After his retirement he continued to live in the convent of Odra, collaborating in the pastoral work at the House of St. Francis in Odra. In his last years, and especially in his last months, he was increasingly weak. He died after a short stay in hospital.
The funeral in the Central Cemetery in Zagreb on December 14, 2023 was presided over by the Auxiliary Bishop of Zagreb Mgr. Ivan Šaško with the assistance of the then Provincial Minister, Fr. Ivo Martinović, Fr. Petar Bašić, Vicar of the Odra Convent, and Fr. Zvonimir Brusač, Provincial Secretary. The funeral, along with many friars of the Province and relatives of Fr. Josip, was attended by professors of the Catholic Faculty of Theology in Zagreb, former students of the Catechetical Institute, many nuns, friends and acquaintances of Fr. Josip. He is buried in the friars’ tomb in the Central Cemetery in Zagreb.
At the beginning of the service, a letter of condolence from Archbishop of Zagreb Mgr. Dražen Kutleša was read, in which he said, among other things, that Fr. Josip had made an immeasurable contribution to the development of catechetical education in general and to the introduction of religious education in schools. The Provincial Minister said in his speech, among other things, that Fr. Josip was very open to communication and that all his work was guided by his total love for God, for the Church and for man and by his personal faith, which he received in his family.
The farewell speech on behalf of the Catholic Faculty of Theology in Zagreb was given by Dean Dr. sc. Josip Šimunović. A letter of condolence from Msgr. Đuro Hranić, President of the Council of the Croatian Bishops’ Conference for Catechesis and New Evangelization, was also read.
The funeral mass in the church of St.

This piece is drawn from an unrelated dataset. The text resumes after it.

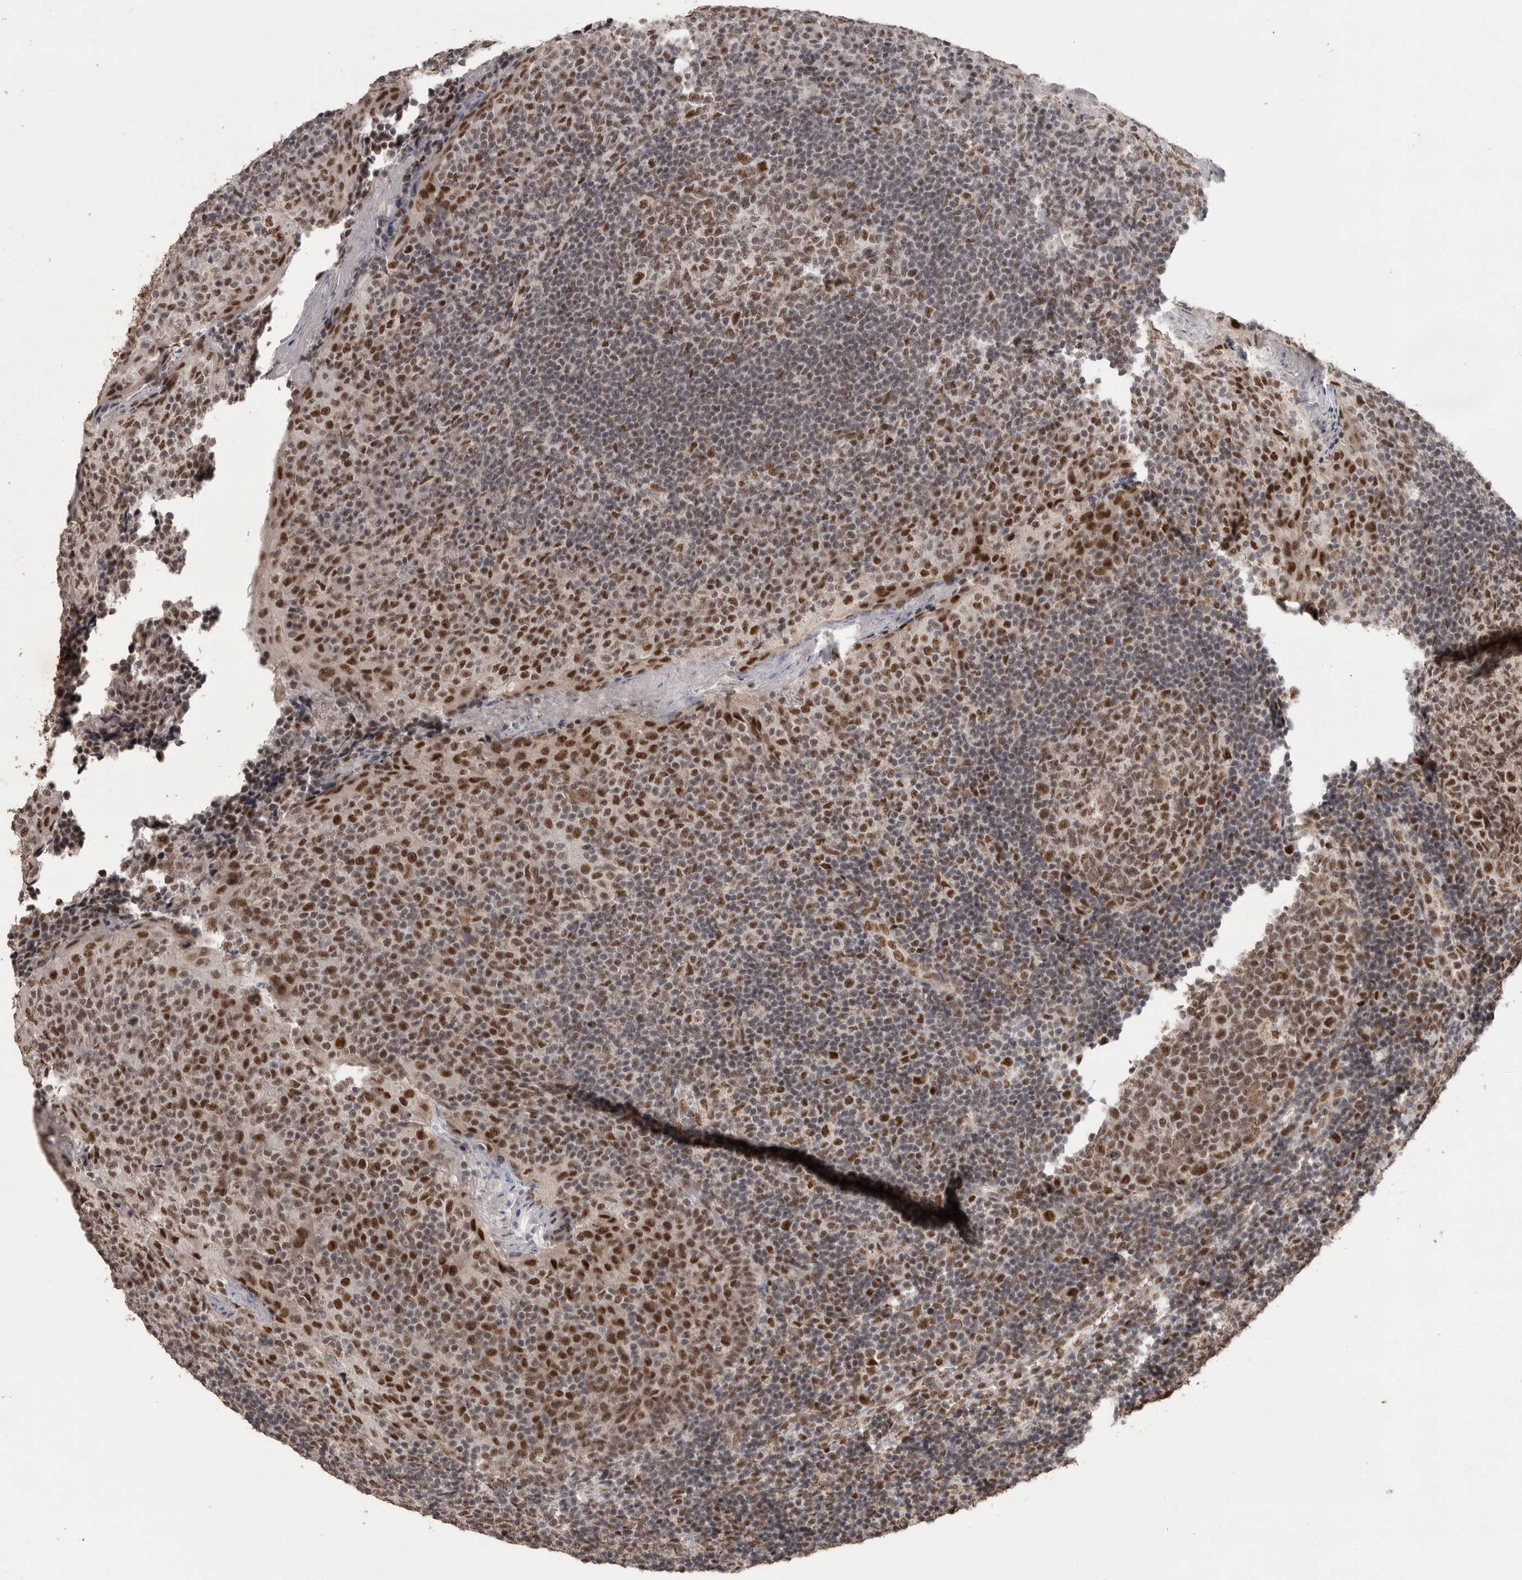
{"staining": {"intensity": "moderate", "quantity": ">75%", "location": "nuclear"}, "tissue": "tonsil", "cell_type": "Germinal center cells", "image_type": "normal", "snomed": [{"axis": "morphology", "description": "Normal tissue, NOS"}, {"axis": "topography", "description": "Tonsil"}], "caption": "DAB (3,3'-diaminobenzidine) immunohistochemical staining of benign human tonsil reveals moderate nuclear protein expression in about >75% of germinal center cells. The protein is shown in brown color, while the nuclei are stained blue.", "gene": "PPP1R10", "patient": {"sex": "female", "age": 19}}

Francis Xavier in Zagreb was presided over by the then Provincial Minister Fr. Ivo Martinović. At the end of the Mass, he thanked Fr. Branko Lovrić, local minister and the friars from Odra for the care they had shown towards Fr. Josip in his illness. He also thanked the staff of the House of St. Francis for all the help Fr. Josip needed in the last months.
Letters of condolence were also sent by Cardinal Josip Bozanić, Archbishop Emeritus of Zagreb, several Croatian bishops, Sister Lidija B. Matijević, president of the Croatian Conference of Religious Communities, and Dr. sc. Stjepan Brebrić, director of Kršćanska sadašnjost, a publishing house where Fr. Josip worked for several years, and others.